Regimes: An Auditable, Held-Out-Gated Improvement Loop Demonstrated on LongMemEval with ActiveGraph

Regimes：一种基于 ActiveGraph 在 LongMemEval 上演示的可审计、留出验证门控改进循环

Abstract: Autonomous improvement loops are hard to trust because the improvement process is usually external scaffolding bolted onto the agent: failures go unlogged, diagnoses cannot be replayed, and promote-or-discard decisions land in a side database rather than the agent’s own history.

摘要： 自主改进循环往往难以获得信任，因为改进过程通常是附加在智能体外部的脚手架：故障未被记录，诊断过程无法重现，且“提升或丢弃”的决策往往存储在侧边数据库中，而非智能体自身的历史记录里。

We show that an event-sourced agent runtime removes that friction and turns controlled improvement into a first-class workflow. When the agent’s state is a deterministic projection of an append-only event log, failures are recorded, a run replays exactly from its log, candidate patches scope to typed pipeline seams, gates are auditable, and every promotion or discard is itself an event.

我们展示了一种基于事件溯源（event-sourced）的智能体运行时，它消除了这种阻碍，并将受控改进转化为一种一等工作流。当智能体的状态是仅追加事件日志的确定性投影时，故障会被记录，运行过程可根据日志精确重放，候选补丁被限定在类型化的流水线接口中，门控机制可审计，且每一次提升或丢弃操作本身也成为一个事件。

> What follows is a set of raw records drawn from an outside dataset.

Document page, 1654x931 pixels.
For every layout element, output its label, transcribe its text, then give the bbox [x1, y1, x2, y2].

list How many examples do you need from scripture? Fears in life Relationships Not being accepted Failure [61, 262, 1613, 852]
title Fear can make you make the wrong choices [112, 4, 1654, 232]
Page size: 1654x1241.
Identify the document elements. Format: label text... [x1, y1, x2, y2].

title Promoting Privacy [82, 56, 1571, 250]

We demonstrate this with Regimes, a loop on the ActiveGraph runtime that diagnoses failed evaluations, proposes a repair at a pipeline point, and promotes it only after static checks, sandbox execution, in-sample evaluation, and held-out validation. The loop is target-agnostic: the same control flow runs against different tasks through a common interface.

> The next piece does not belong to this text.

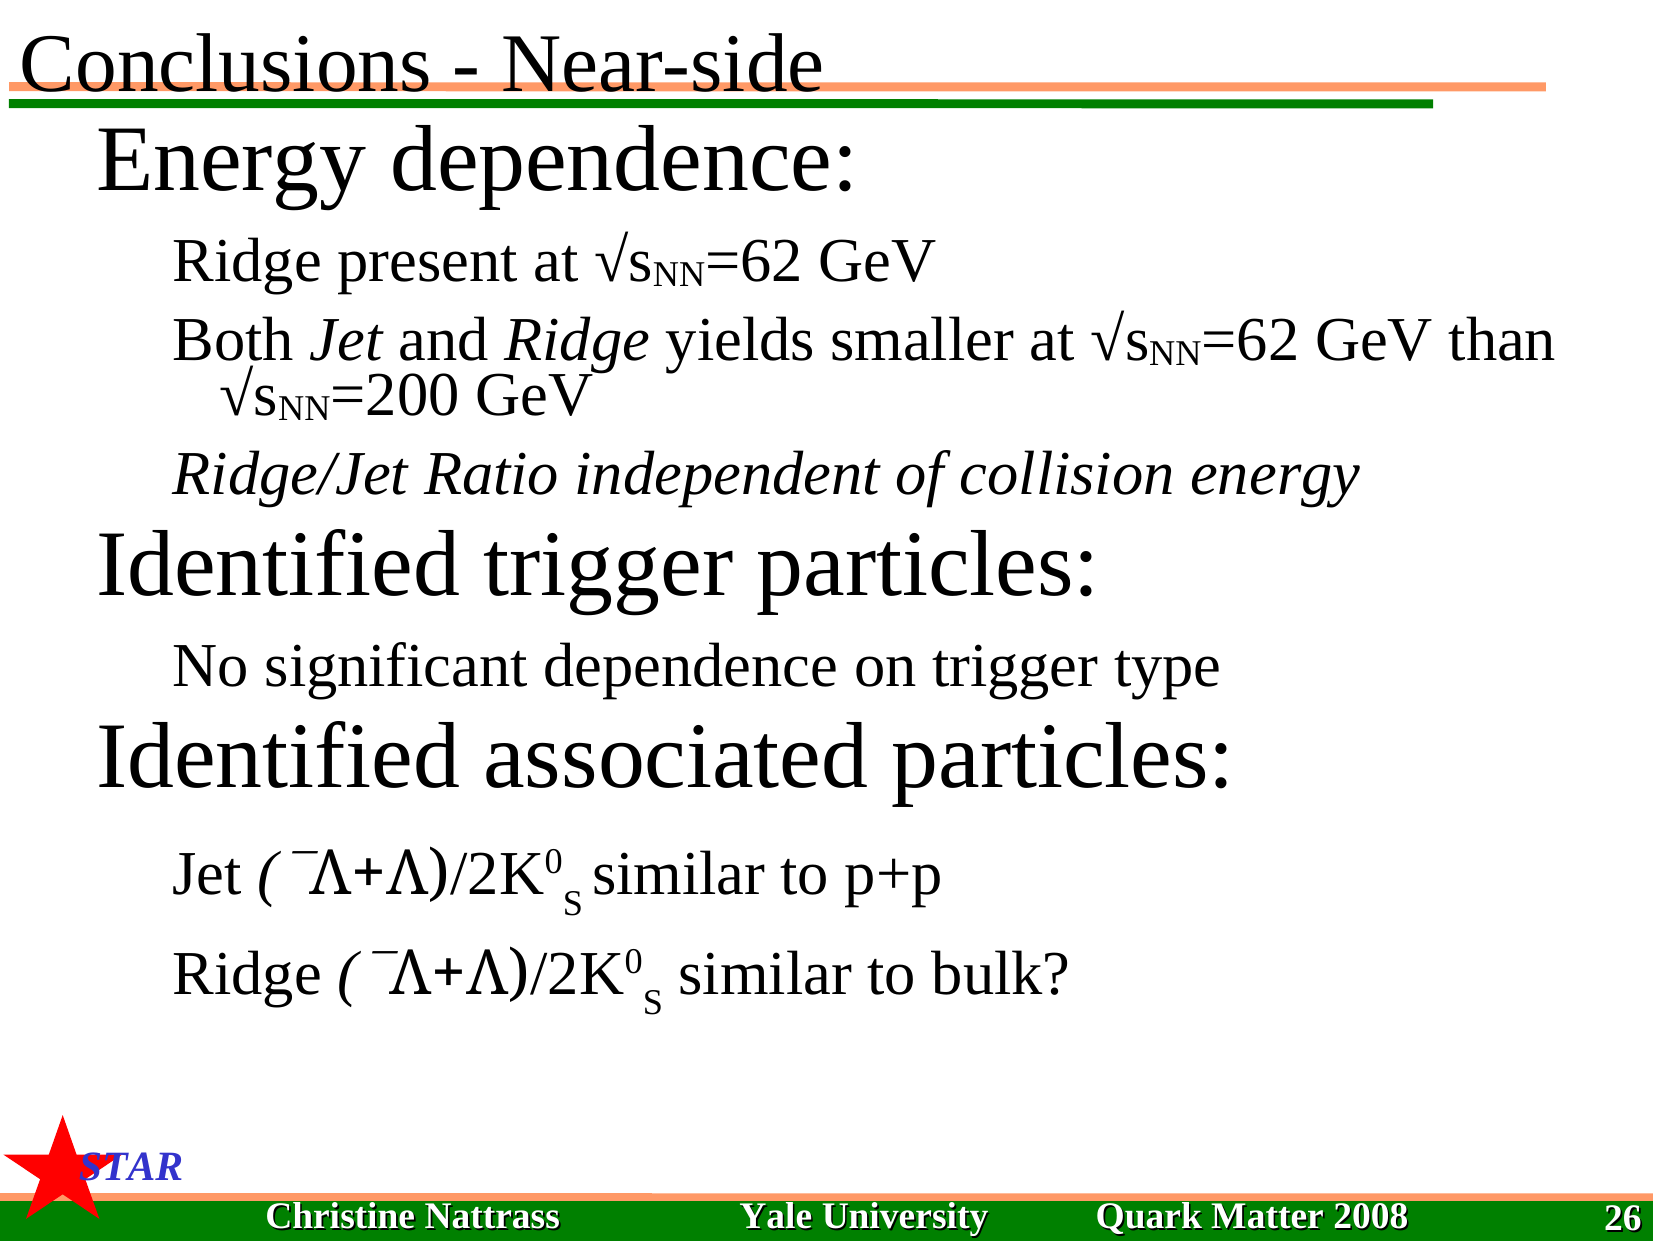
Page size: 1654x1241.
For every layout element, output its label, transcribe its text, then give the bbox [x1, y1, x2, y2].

text_box Conclusions - Near-side [19, 0, 1636, 138]
text_box Energy dependence: Ridge present at √sNN=62 GeV Both Jet and Ridge yields smaller at √sNN=62 GeV than √sNN=200 GeV Ridge/Jet Ratio independent of collision energy Identified trigger particles: No significant dependence on trigger type Identified associated particles: Jet (Λ+Λ)/2K0S similar to p+p Ridge (Λ+Λ)/2K0S similar to bulk? [78, 124, 1654, 1160]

我们通过 Regimes 演示了这一点，这是一个运行在 ActiveGraph 上的循环系统，它能诊断失败的评估，在流水线节点提出修复方案，并仅在通过静态检查、沙盒执行、样本内评估和留出验证（held-out validation）后才进行提升。该循环与目标无关：相同的控制流通过通用接口运行在不同的任务上。

On LongMemEval-S the dominant failure is not retrieval but reconciliation: the evidence is already in the assembled context, yet the reader answers incorrectly. Across five seeded held-out splits, Regimes discovers reader-prompt repairs that improve final held-out accuracy by +0.05 to +0.10 in four splits and +0.01 in one over-promotion split; two splits are individually significant, and the pooled count is descriptive only, since the splits share one 500-question pool.

在 LongMemEval-S 上，主要的失败原因并非检索，而是协调（reconciliation）：证据已经存在于组装好的上下文中，但阅读器却给出了错误的答案。在五个种子留出数据集划分中，Regimes 发现了能改善阅读器提示的修复方案，在四个划分中将最终留出准确率提高了 +0.05 到 +0.10，在另一个过度提升的划分中提高了 +0.01；其中两个划分具有统计学显著性，而汇总计数仅具描述性，因为这些划分共享同一个 500 题的题库。

The durable contributions are ActiveGraph as an auditable substrate that makes controlled improvement loops tractable, the held-out-gated loop it supports, the failure-regime taxonomy routing each failure to a pipeline location, and the prompt-as-discovery-probe hypothesis.

本研究的持久贡献包括：作为可审计基底的 ActiveGraph，它使受控改进循环变得可行；其支持的留出验证门控循环；将每个故障路由至流水线特定位置的故障机制分类法；以及“提示即发现探针”（prompt-as-discovery-probe）的假设。